What to work on> What is wanted is every line below from the one with "carcinoma, follicular variant" up to and including the one with "Breast MRI (dynamic", retyped exactly, pictures excluded, nothing else.

Entries taken from a collection
────────────────────

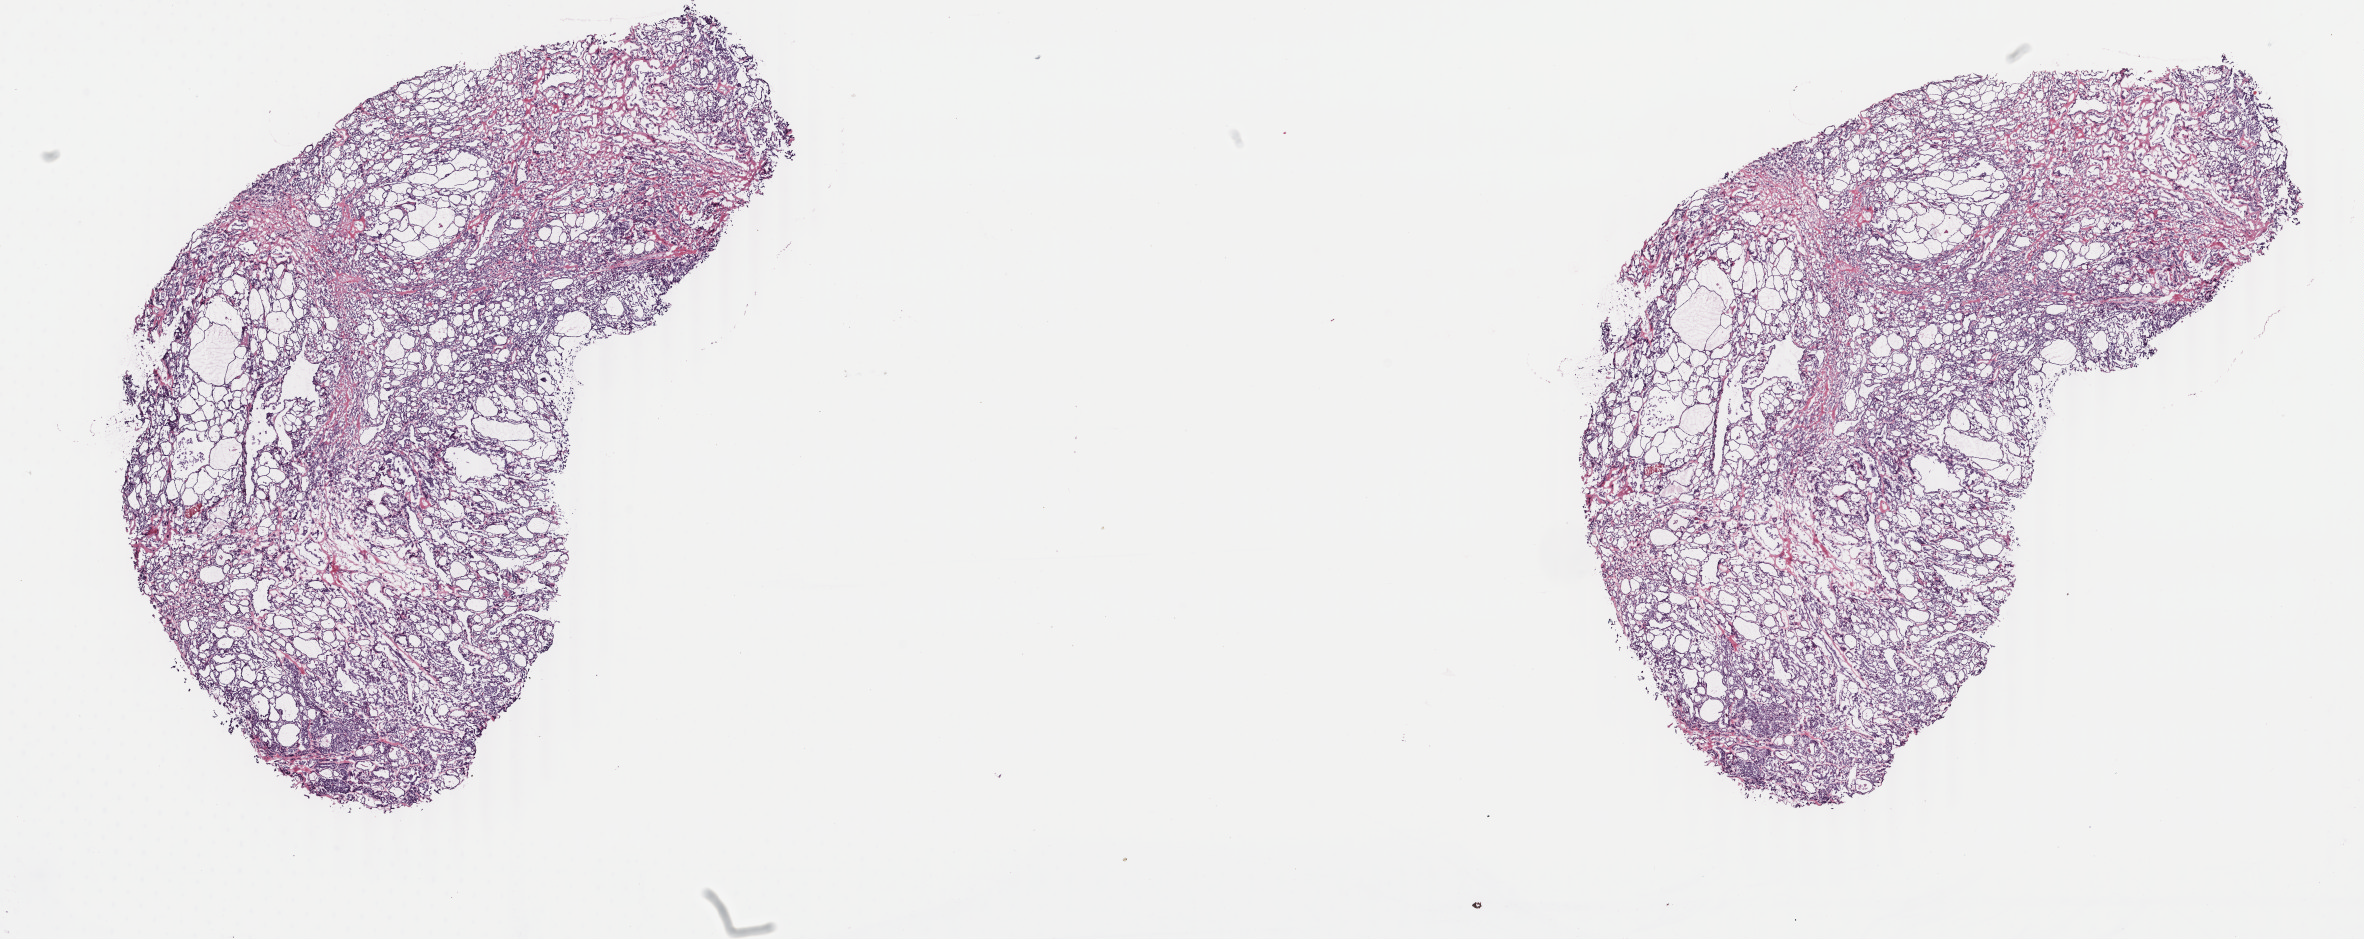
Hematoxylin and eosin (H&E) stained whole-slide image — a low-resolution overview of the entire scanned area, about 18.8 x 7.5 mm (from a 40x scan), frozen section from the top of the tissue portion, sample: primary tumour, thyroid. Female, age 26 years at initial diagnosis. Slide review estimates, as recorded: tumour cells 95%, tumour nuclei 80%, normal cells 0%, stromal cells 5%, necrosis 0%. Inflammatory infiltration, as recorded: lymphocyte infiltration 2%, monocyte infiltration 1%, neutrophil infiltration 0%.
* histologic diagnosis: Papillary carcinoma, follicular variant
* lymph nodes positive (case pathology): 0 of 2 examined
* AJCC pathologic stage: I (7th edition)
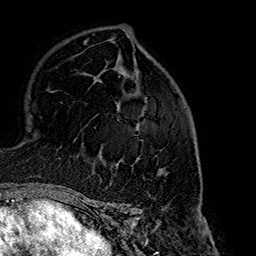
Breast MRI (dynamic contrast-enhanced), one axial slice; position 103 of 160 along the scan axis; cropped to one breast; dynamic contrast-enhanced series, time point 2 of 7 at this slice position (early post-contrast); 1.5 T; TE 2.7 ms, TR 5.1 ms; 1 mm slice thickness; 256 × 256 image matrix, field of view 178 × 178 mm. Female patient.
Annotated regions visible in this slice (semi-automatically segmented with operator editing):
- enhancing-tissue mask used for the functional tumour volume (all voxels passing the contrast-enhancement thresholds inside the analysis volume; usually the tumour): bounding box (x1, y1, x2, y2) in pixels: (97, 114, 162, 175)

────────────────────

Answer box>
* histologic diagnosis: Papillary carcinoma, follicular variant
* lymph nodes positive (case pathology): 0 of 2 examined
* AJCC pathologic stage: I (7th edition)
Breast MRI (dynamic contrast-enhanced), one axial slice; position 103 of 160 along the scan axis; cropped to one breast; dynamic contrast-enhanced series, time point 2 of 7 at this slice position (early post-contrast); 1.5 T; TE 2.7 ms, TR 5.1 ms; 1 mm slice thickness; 256 × 256 image matrix, field of view 178 × 178 mm. Female patient.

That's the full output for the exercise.